Ten Grand No-Name

JIM BOWIE KNIFE
Jim Bowie’s famous fighting knife. This one brought $11,750 at Rock Island in August in spite of having no provenance or identification beyond the name “ET Henry” etched on the blade. Perhaps the bidders knew something no one else did. It measures 18⅜ inches. Courtesy of Rock Island Auction Company

by Terry Wieland

“There are strange things done, ‘neath the midnight sun, by the men who moil for gold…” wrote Robert Service, as he began his tale, in verse, of the cremation of Sam McGee. The Klondike today may be given over to snowmobiles and ATVs, but men still go forth to seek their fortunes, and more than a few do so at the Rock Island auction.

Every auction produces surprises, some in the form of erstwhile treasures selling for a pittance — rare, admittedly — and sometimes the reverse, when a modest item, expected to sell for pennies, goes for thousands.

The Rock Island premier auction in August had one such: A no-name Bowie knife, with no provenance, in pretty rough shape. Americans love Bowie knives the way they love Sharps rifles and Colt revolvers. Even so, this one was inexplicable: Expected to sell for a maximum of $1,500, when the gavel fell it changed hands for $11,750 — hammering at $10,000 plus the buyer’s premium of 17.5 per cent.

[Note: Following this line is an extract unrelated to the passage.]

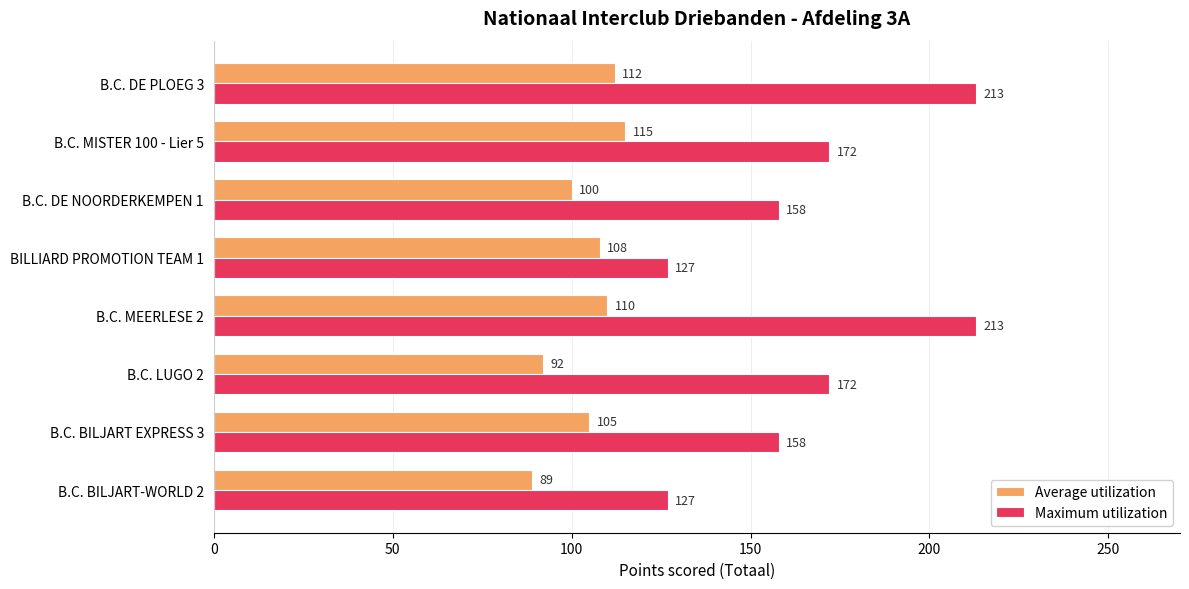

Rank the categories by Average utilization value from lowest to highest.

B.C. BILJART-WORLD 2, B.C. LUGO 2, B.C. DE NOORDERKEMPEN 1, B.C. BILJART EXPRESS 3, BILLIARD PROMOTION TEAM 1, B.C. MEERLESE 2, B.C. DE PLOEG 3, B.C. MISTER 100 - Lier 5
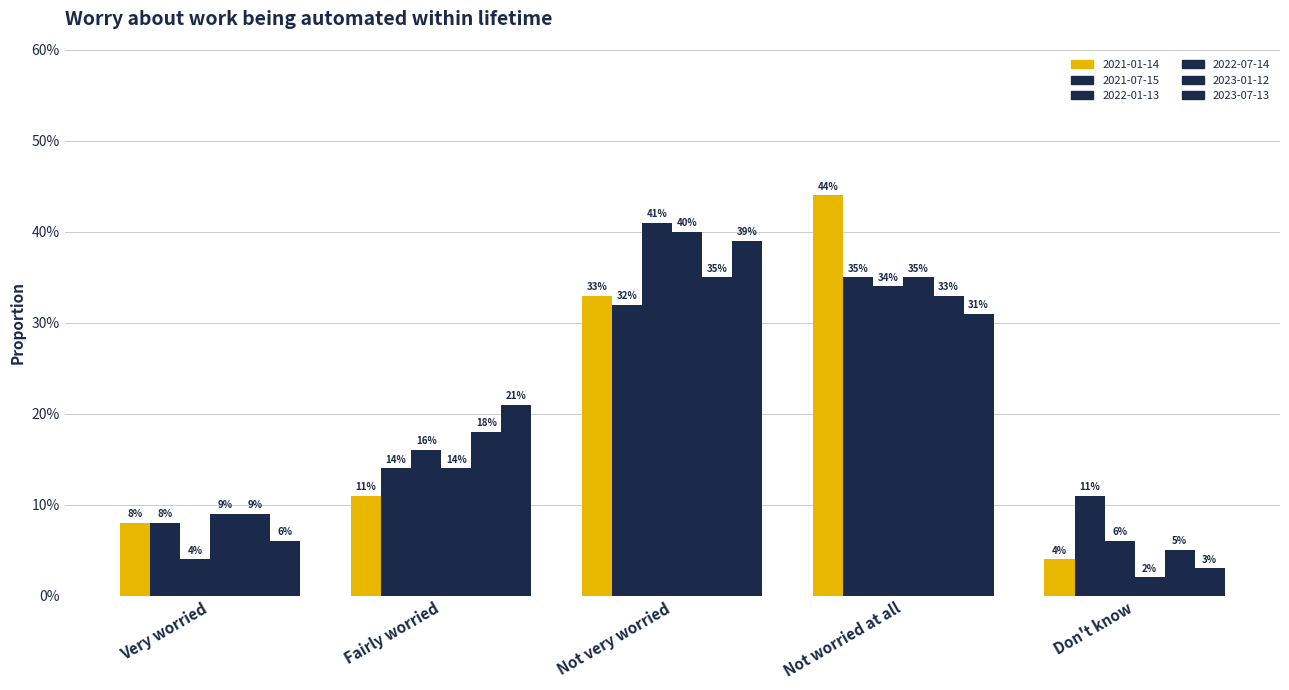

Does the chart contain any negative values?

No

The auctioneer was Jessica Tanghe (who is also vice president of acquisitions) and as the bidding duel progressed, with two determined buyers going head to head, she at first looked bemused and finally simply unbelieving.

When the bidding gets above $5,000, each leap up is $500, and when it gets to $10,000, the increment becomes $1,000. At $10,000, then, the next bid would have been $11,000 which, with the premium, would put the final price close to $13,000. These plateaux of bidding increments can be put to good tactical use because they present a psychological barrier. Whether the losing bidder ran out of money, breath, or simply came to his senses, who knows?

Jessica was not the only one who couldn’t believe what was happening, and when the bidding ended, the winner got a round of applause usually reserved for a guy paying a million bucks for a Walker Colt.

It’s hard to know exactly where to place James (Jim) Bowie in the pantheon of American frontier heroes.  I gained my first impression of him in long-ago childhood by way of Walt Disney’s depiction of the fall of the Alamo, and also a picture in a Classic comic which showed him in his sick-bed stabbing a Mexican soldier with his famous knife, and other soldiers armed with rifles and bayonets bursting through the door.

This is the legend, but it has been called into question. Undoubtedly, Bowie died at the Alamo, but other than that, some facts are cloudy and others show him in a less than admirable light. The absence of eye-witnesses complicates things. Before emigrating to Texas, Bowie’s career was pretty spotty.

He is known to have engaged in slave dealing, employing some practices worthy of Wall Street at its worst.  After the importation of slaves was outlawed, he smuggled them in from Jean Lafitte’s island, turned himself in for the reward, then bought the slaves back at a knockdown price and resold them upriver. That, at least, is the way it’s described in modern accounts.

At some point, he “designed” the Bowie knife, which is a pure and simple fighting knife, intended for no other purpose except possibly chopping kindling. Other knives of the time included skinning knives, as well as poignards, daggers, and stilettos — good for stabbing and assassination.

The Bowie could chop and slice as well as stab, and its weight gave it considerable authority. It closely resembles the traditional German hunting knife carried by hunters in the Alps, and that had been in use since at least the Middle Ages. In America, however, such a knife would now be called a Bowie knife. For the longest time, dying at the Alamo was all you needed to wipe out past sins and become a hero, and Jim Bowie is proof of that.

The knife that sold at Rock Island was undoubtedly large — 18⅜ inches long — and size seems to matter in the case of Bowie knives. The only identification was a name, “ET Henry,” etched in acid on the blade.  Whether that was the maker, or an owner, who knows?

Possibly the bidders knew, or thought they knew, something no one else did. If nothing else, they certainly gave everyone an entertaining few minutes. Too bad Robert Service is not around to immortalize such events, as he did Sam McGee.

Gray’s Shooting Editor Terry Wieland has a nice Bavarian hunting knife that measures 15½ inches and has his name etched on the blade. It was made to commemorate the introduction of the Sauer 101 a decade ago. It’s not for sale, but he has hopes it will bring a pile a century from now.